Here again I want to suggests that all our notions of moral right and wrong, when stripped of cultural and ideological artifacts, are emergent of mere emotions. Our feelings of disgust, anger and a sense of justice demand that we construct a framework for behavior within which we can constrain ourselves and others. Yet, the more fundamental subjective reality are these emotions. Just as with epistemology, the difficulty in framing a universally accepted moral edifice is that the foundation is nothing more than the soft clay of changing emotions. These emotions generate values. The values produce cultural mores, and the moral frameworks that arise from cultural mores differ dramatically between cultures. But moral philosophers persist in their attempts to capture some moral formula that will capture universal and objective moral truths.
In my opinion, if humanity can admit to the fact of this emotional substrate, we will be in a better position to mediate between competing emotional interests without an appeal to what is “moral” or “immoral”. We can acknowledge that, under the skin of our egoistic self-interests, there remains a highly-functional altruistic organ that can inform the way we treat those around us.

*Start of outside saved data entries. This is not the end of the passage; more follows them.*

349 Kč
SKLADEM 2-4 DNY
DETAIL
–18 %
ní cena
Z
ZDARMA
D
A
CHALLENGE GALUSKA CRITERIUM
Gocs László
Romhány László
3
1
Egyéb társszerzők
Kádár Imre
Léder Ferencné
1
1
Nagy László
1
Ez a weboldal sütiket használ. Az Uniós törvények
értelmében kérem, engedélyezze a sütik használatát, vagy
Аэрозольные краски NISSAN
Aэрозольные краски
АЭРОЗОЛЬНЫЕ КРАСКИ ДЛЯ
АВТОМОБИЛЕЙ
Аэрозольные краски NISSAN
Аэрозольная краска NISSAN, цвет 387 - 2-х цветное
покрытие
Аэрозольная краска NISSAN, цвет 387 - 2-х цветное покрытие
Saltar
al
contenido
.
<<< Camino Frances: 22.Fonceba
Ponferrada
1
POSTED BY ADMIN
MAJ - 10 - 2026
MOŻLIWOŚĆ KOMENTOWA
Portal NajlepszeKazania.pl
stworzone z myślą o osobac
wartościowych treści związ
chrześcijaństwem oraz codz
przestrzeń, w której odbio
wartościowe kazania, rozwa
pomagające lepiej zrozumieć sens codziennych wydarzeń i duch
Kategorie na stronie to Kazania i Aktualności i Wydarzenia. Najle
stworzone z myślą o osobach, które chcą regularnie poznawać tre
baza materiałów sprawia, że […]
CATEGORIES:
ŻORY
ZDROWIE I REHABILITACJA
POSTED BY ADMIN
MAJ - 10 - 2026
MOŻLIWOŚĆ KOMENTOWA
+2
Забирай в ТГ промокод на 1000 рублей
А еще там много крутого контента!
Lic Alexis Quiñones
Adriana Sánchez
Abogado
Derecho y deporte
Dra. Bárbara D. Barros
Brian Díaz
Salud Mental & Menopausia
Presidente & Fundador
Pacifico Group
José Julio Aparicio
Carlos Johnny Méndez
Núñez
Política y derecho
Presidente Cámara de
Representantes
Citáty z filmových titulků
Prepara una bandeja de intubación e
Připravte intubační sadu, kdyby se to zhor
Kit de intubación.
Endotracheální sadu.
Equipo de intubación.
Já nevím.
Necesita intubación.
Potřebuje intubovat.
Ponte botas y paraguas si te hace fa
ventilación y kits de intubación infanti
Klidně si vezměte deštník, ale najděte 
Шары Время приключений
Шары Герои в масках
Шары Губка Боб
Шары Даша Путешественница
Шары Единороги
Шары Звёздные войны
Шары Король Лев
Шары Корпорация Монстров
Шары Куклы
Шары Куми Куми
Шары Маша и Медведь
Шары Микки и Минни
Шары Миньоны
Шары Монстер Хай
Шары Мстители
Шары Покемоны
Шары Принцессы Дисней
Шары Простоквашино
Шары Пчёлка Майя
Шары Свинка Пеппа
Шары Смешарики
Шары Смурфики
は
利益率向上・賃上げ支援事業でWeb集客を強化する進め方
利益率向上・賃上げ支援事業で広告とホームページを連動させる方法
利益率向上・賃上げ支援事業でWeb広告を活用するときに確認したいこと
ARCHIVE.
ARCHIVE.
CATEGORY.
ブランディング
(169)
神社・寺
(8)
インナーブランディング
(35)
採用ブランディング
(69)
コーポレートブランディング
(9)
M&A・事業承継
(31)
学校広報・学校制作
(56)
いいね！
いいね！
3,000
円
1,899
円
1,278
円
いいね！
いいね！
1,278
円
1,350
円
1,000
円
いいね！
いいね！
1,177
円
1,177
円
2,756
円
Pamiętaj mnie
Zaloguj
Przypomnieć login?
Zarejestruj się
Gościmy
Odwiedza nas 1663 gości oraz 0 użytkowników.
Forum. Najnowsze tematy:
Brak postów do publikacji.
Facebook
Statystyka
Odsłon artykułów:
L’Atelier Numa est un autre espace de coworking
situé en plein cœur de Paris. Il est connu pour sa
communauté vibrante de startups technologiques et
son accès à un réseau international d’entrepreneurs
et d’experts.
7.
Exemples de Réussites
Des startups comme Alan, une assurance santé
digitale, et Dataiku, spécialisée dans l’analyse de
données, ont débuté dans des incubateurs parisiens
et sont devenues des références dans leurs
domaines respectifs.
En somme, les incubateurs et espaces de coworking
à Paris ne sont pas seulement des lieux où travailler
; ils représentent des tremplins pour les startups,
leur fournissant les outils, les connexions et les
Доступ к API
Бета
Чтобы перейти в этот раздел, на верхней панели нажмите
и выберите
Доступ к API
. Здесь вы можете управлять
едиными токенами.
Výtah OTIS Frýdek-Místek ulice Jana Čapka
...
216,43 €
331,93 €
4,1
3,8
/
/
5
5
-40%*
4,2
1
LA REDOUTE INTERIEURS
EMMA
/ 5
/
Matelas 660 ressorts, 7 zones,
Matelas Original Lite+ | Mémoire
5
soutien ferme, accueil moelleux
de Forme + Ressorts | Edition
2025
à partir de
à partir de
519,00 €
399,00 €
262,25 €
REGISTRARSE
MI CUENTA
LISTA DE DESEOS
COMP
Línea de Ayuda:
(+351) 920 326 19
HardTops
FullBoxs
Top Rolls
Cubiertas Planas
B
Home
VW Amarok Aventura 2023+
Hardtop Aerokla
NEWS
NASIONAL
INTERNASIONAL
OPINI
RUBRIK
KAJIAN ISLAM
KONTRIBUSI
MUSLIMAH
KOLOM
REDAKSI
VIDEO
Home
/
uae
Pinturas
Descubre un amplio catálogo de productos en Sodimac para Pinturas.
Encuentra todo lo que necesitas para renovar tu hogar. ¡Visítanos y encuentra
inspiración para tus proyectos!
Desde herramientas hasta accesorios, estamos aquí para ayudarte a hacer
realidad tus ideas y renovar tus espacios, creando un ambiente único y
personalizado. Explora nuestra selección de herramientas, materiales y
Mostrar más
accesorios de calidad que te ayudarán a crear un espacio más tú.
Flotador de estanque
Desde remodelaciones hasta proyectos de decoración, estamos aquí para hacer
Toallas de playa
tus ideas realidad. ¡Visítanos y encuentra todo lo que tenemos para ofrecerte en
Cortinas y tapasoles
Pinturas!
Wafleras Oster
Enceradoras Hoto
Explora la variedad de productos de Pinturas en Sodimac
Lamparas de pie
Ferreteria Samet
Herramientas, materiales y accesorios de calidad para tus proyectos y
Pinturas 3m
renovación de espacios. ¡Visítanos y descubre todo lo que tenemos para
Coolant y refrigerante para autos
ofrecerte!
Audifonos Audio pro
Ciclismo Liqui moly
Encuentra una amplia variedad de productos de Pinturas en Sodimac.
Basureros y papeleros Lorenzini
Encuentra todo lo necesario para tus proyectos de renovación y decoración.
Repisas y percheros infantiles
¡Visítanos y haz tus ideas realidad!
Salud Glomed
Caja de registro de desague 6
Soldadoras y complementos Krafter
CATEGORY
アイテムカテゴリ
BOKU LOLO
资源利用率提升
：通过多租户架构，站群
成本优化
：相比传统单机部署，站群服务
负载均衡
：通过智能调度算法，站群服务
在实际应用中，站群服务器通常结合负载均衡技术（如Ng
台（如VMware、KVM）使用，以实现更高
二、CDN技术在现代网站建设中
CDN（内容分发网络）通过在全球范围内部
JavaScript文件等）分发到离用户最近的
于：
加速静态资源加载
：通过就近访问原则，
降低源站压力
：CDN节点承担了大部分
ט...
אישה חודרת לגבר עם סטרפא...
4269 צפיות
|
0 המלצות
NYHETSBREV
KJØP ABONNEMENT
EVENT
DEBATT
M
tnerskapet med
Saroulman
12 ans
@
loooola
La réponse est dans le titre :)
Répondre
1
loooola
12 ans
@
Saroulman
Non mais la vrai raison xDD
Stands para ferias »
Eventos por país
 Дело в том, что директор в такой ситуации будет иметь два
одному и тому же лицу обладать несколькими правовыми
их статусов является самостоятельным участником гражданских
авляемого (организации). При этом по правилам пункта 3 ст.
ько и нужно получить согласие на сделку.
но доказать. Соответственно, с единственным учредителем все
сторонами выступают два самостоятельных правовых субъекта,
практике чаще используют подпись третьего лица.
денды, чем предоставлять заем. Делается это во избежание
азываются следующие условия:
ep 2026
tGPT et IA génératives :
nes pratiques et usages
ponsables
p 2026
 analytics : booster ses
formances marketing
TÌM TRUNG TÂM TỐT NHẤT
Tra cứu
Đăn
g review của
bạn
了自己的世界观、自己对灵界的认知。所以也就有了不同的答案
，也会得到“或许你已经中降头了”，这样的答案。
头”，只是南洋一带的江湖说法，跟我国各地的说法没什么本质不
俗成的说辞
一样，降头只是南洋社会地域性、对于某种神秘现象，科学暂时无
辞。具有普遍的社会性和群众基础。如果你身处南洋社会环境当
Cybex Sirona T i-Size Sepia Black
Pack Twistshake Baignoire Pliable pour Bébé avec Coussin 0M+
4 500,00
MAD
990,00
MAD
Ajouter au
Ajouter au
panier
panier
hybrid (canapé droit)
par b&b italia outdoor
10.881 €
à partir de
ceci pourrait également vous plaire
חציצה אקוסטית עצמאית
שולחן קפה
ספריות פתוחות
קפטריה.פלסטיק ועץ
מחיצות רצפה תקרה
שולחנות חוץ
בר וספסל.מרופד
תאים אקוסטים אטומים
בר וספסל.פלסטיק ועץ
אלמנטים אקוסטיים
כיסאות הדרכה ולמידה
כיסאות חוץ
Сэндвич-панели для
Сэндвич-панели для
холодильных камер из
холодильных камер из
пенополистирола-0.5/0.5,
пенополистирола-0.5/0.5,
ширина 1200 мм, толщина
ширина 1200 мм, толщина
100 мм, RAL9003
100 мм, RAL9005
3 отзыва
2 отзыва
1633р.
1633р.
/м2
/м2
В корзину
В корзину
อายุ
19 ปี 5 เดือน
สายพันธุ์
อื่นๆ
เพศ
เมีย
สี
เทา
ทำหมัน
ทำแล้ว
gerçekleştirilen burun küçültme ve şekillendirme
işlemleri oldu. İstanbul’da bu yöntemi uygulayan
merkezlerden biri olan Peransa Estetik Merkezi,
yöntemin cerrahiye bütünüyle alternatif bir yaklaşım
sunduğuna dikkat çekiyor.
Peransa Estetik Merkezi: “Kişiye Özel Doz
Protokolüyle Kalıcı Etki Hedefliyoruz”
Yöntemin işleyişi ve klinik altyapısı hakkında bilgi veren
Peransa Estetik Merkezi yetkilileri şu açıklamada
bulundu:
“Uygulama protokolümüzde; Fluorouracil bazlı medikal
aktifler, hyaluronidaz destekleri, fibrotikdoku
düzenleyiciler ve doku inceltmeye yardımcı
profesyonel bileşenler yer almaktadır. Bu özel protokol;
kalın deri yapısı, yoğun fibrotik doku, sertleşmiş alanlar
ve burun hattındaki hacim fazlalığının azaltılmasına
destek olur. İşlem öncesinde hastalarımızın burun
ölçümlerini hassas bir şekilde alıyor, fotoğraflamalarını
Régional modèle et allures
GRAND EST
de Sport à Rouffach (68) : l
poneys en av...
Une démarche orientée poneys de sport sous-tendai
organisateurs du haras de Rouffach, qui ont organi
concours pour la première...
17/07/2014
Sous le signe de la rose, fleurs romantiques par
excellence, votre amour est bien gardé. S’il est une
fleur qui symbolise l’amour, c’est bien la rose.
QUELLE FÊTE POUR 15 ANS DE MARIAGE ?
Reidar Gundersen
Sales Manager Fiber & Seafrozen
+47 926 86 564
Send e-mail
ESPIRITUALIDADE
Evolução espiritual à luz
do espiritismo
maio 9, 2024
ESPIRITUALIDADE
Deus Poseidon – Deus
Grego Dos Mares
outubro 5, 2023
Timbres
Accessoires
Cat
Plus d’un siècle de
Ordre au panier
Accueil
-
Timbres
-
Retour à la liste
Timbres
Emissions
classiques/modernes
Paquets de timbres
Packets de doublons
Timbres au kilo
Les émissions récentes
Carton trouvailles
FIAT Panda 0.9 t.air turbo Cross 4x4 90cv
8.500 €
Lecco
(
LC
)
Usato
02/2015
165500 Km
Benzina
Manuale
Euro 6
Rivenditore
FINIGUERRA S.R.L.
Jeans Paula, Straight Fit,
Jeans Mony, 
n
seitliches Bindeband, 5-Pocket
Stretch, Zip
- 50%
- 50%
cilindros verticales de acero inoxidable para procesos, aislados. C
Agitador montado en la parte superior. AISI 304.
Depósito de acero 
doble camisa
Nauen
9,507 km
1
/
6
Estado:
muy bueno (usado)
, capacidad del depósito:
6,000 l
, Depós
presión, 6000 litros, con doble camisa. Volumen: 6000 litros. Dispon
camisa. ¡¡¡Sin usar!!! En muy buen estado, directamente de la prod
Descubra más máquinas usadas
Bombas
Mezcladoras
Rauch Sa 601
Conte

So, largely through the application of parsimony, I’ve discarded several notions related to immutable identity, absolute knowledge and objective morality. We humans will persist in bloating our ontologies by constructing elaborate and unnecessary edifices over the substrate of our emotions. But it seems to me that doing so consciously, in an honest acknowledgment of the subjective foundation of our emotional core is essential to developing the dependent realities of a healthy sense of identity, warranted beliefs and a framework for altruistic behavior.